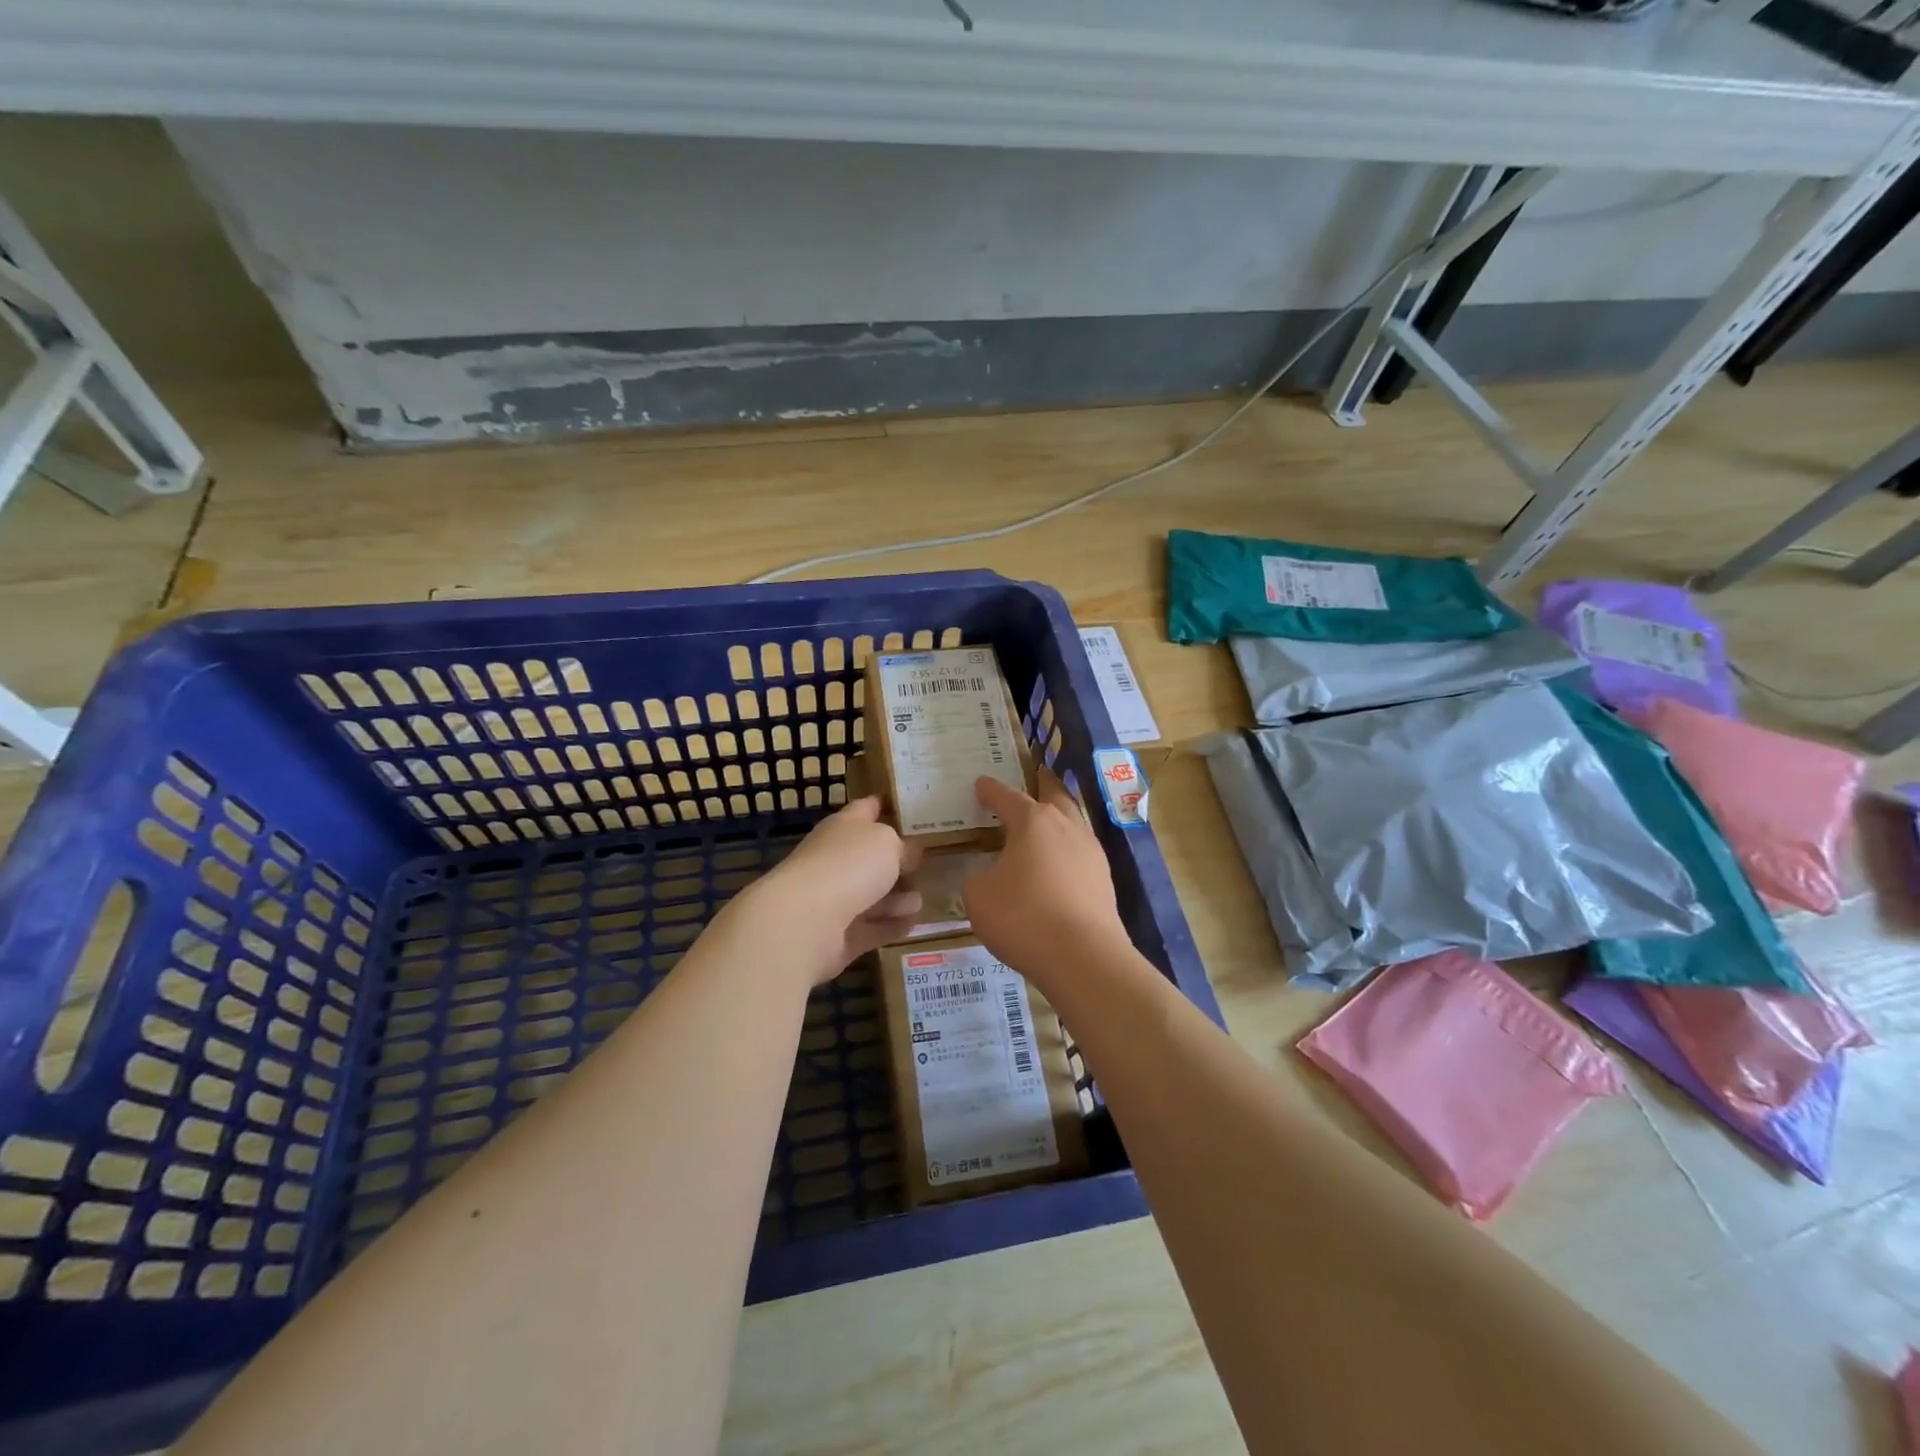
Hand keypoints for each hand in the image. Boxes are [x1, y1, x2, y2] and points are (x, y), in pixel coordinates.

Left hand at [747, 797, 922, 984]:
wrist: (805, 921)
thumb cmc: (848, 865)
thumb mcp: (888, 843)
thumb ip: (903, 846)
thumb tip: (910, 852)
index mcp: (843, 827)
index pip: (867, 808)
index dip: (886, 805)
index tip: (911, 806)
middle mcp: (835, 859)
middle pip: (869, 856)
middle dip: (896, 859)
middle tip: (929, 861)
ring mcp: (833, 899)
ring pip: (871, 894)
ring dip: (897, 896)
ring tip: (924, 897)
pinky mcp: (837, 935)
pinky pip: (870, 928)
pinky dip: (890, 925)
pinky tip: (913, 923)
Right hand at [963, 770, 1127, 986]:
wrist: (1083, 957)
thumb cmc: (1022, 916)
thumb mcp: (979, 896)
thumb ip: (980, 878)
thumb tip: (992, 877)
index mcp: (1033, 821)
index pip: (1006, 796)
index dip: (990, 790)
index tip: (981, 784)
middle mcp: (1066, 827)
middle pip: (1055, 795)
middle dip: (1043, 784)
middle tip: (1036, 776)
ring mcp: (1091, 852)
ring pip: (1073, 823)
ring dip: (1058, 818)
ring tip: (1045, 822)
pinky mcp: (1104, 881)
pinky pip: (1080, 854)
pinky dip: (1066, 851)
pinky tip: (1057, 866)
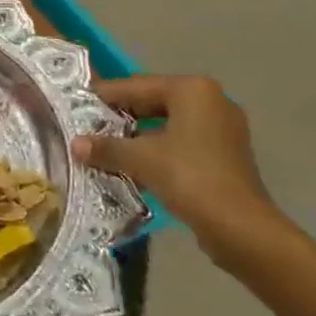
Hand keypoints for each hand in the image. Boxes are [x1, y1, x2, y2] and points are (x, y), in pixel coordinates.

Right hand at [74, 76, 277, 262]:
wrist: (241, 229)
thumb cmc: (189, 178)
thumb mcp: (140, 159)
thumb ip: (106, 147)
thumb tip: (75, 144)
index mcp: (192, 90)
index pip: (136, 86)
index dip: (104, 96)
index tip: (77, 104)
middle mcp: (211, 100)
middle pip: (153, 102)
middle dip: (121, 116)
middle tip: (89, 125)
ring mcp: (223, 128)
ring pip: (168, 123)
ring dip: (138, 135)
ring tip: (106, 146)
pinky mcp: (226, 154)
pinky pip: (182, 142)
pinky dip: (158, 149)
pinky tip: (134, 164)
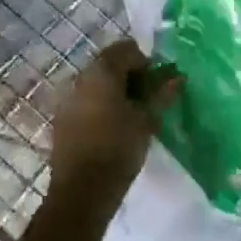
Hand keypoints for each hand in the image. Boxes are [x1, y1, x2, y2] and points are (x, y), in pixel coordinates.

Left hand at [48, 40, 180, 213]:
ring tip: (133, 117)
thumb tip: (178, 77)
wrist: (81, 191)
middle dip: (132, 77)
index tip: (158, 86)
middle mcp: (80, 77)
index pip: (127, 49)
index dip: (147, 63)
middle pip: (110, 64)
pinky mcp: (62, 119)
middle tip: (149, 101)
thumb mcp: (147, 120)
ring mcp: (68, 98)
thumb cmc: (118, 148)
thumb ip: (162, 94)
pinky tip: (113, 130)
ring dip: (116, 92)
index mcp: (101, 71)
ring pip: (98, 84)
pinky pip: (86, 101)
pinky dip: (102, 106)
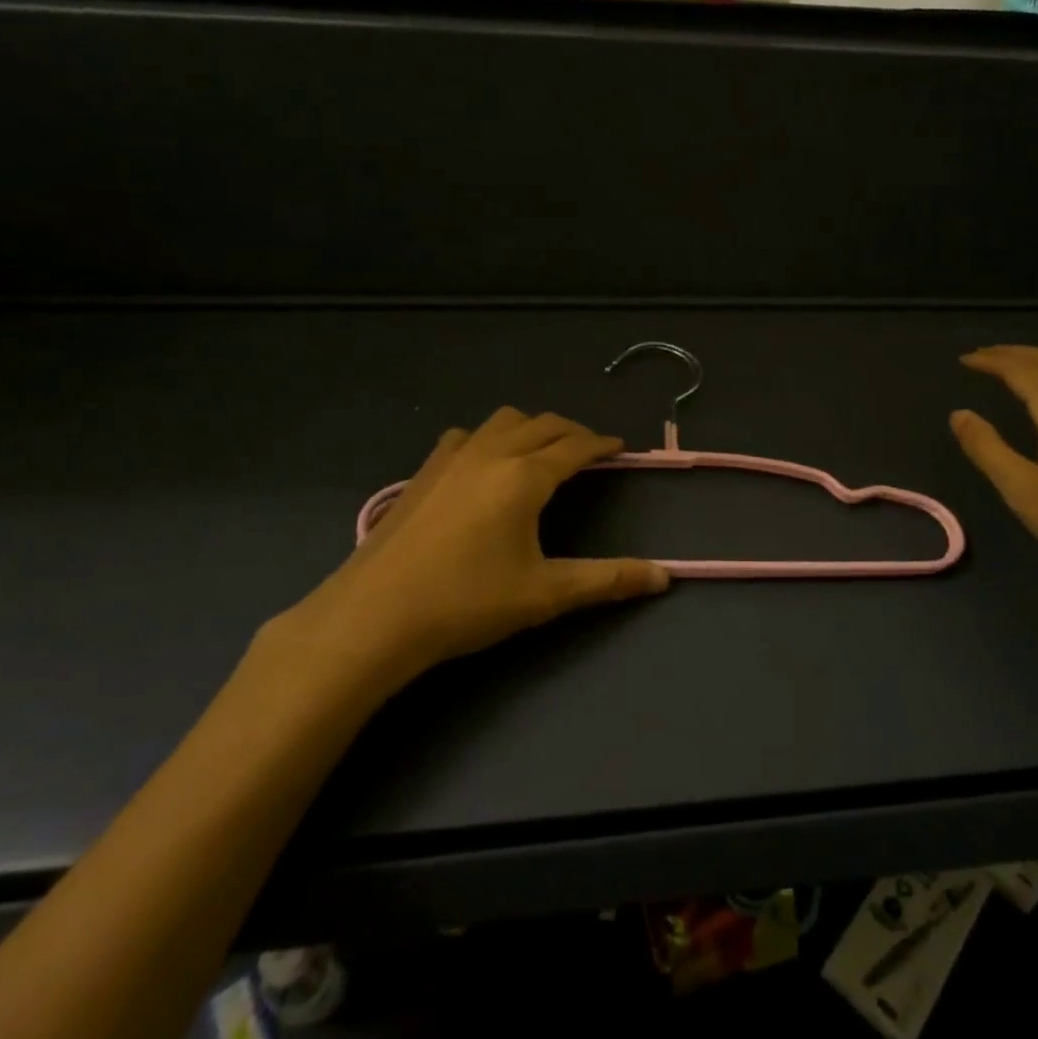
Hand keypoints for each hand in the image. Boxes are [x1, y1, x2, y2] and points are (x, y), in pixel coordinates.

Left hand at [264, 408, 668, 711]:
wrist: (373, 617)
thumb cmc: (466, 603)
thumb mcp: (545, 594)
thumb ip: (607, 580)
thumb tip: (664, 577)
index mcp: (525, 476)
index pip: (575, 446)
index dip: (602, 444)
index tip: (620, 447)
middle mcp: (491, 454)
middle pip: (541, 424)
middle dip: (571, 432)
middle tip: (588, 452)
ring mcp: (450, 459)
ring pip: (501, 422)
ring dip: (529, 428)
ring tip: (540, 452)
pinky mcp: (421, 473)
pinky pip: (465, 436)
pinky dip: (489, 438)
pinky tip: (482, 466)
--
Where a line of the entries above holds the word "Left", return that line.

Left hand at [747, 797, 922, 984]:
Left hand at [48, 40, 180, 213]:
Left hand at [264, 408, 668, 711]:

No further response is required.